I guess you need SOME sense of similarity between similar things, but I feel like there must be a better way then typing everything.
 

Sense of wonder has only one hope:

DM stuff is with the DM. Players are forbidden to look into a book other than the PHB.
It was always something mysterious about the DMG and the MM. We just did not know what to expect.

I want it that way in 5e
 

Sense of wonder has only one hope:

DM stuff is with the DM. Players are forbidden to look into a book other than the PHB.
It was always something mysterious about the DMG and the MM. We just did not know what to expect.

I want it that way in 5e

That's a great solution, unless 3 of your 4 regular players are also DMs. Like my group is.
 

Yeah, that makes a really clear distinction between players and DMs, and almost suggests that DMs shouldn't be players, which is what practically no one wants.

I love the idea of keeping DM content in the DMG, and player content in the PHB, instead of locking player content in the DMG on the theory that players aren't DMs.

I would like it if the DMG had an item creation guide that let DMs create unique items easily without unbalancing the game, or worse creating a unique item that sucks hard.
 


I don't remember the exact quote or even ages, but G. K. Chesterton has a passage about wonder, where he says something akin to: "A lad of five is astonished that there might be an elf in the garden.
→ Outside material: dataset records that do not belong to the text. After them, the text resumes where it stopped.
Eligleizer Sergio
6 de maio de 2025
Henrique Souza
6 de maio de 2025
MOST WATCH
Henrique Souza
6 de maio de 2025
At two or three, he is astonished that there is a garden."

Once you get past what is, then wonder becomes more about where or how it is, especially if the familiar is presented in an unfamiliar light. Then you might see it again, in a new way, with a new sense of wonder--as if the aforementioned lad, now 25, saw the same garden through the eyes of his spouse or child.
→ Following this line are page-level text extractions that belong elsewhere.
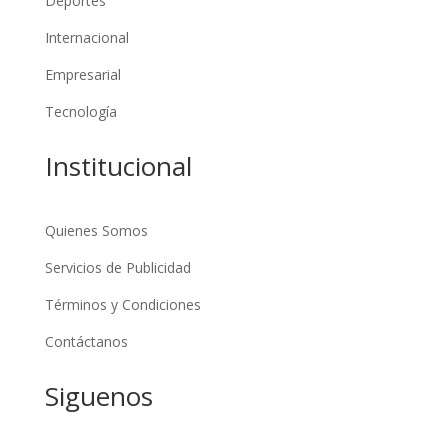
Deportes
Internacional
Empresarial
Tecnología
Institucional
Quienes Somos
Servicios de Publicidad
Términos y Condiciones
Contáctanos
Siguenos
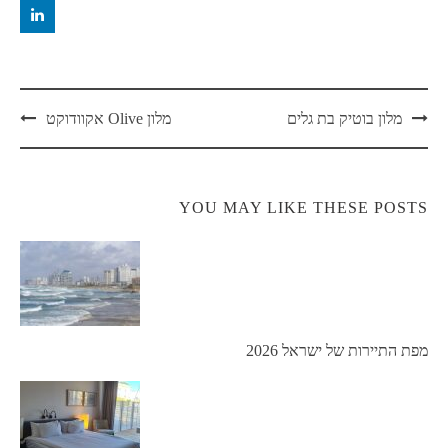
Post
מלון בוטיק בת גלים
מלון Olive אקוודוקט
navigation
YOU MAY LIKE THESE POSTS
מפת התיירות של ישראל 2026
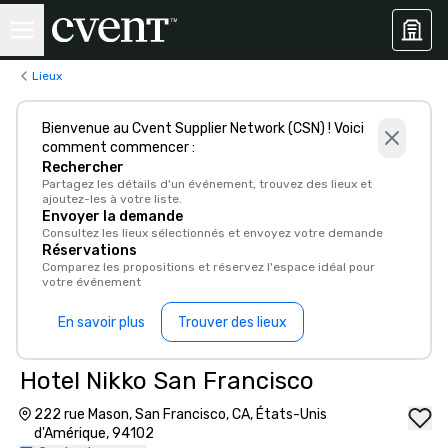
Lieux
Bienvenue au Cvent Supplier Network (CSN) ! Voici
comment commencer :
Rechercher
Partagez les détails d'un événement, trouvez des lieux et
ajoutez-les à votre liste.
Envoyer la demande
Consultez les lieux sélectionnés et envoyez votre demande
Réservations
Comparez les propositions et réservez l'espace idéal pour
votre événement
En savoir plus
Trouver des lieux
Hotel Nikko San Francisco
222 rue Mason, San Francisco, CA, États-Unis
d'Amérique, 94102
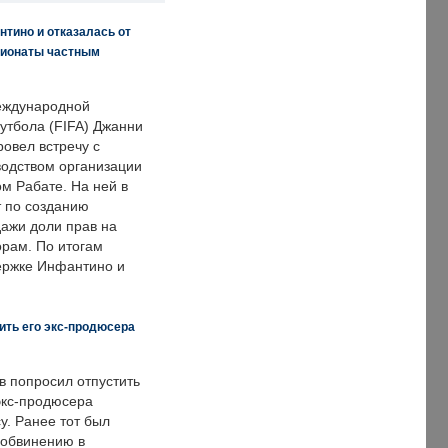
нтино и отказалась от
пионаты частным
еждународной
тбола (FIFA) Джанни
овел встречу с
одством организации
м Рабате. На ней в
т по созданию
дажи доли прав на
рам. По итогам
держке Инфантино и
ить его экс-продюсера
в попросил отпустить
экс-продюсера
у. Ранее тот был
 обвинению в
I recommend an adventure where a rigidly honest beholder tavern keeper hires the party to correct some injustice. ;)
 

I recommend an adventure where a rigidly honest beholder tavern keeper hires the party to correct some injustice. ;)

I tried something similar. The party was so paranoid that the "honest beholder" was going to screw them, they burned the tavern down.
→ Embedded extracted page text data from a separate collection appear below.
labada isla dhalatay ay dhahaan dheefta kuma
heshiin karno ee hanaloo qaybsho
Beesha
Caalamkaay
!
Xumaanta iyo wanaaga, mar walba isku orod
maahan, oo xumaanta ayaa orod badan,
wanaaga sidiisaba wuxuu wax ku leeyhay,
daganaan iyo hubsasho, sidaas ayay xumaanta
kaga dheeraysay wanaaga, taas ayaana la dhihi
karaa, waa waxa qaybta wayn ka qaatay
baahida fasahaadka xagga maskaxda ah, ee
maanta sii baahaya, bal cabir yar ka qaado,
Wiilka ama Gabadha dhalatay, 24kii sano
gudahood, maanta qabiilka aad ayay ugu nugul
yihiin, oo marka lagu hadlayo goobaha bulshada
(Equivalent situation, at any rate. Just substitute beholder with "Hutt," and tavern with "moon.")
 

I don't believe I've ever encountered an edition of D&D that didn't encourage the players to describe what they're doing.
For me it's not about encouraging but about mandating ie can the action resolution rules even be engaged without giving some account of what the PC is doing?

Now this can be a matter of degree. For example, "I look down the corridor. What does my Trapfinding tell me?" If that's the sort of description of action that your mechanics are going to work with, then there better be some pretty interesting stuff going on when corridors are looked down! (The analogue of this in 4e is that, to use a combat power, it is enough to say "I move over there and attack it with Footwork Lure" - this puts a lot of pressure on moving over there being an interesting thing - hence 4e's obsession with terrain, forced movement, triggered actions, etc.)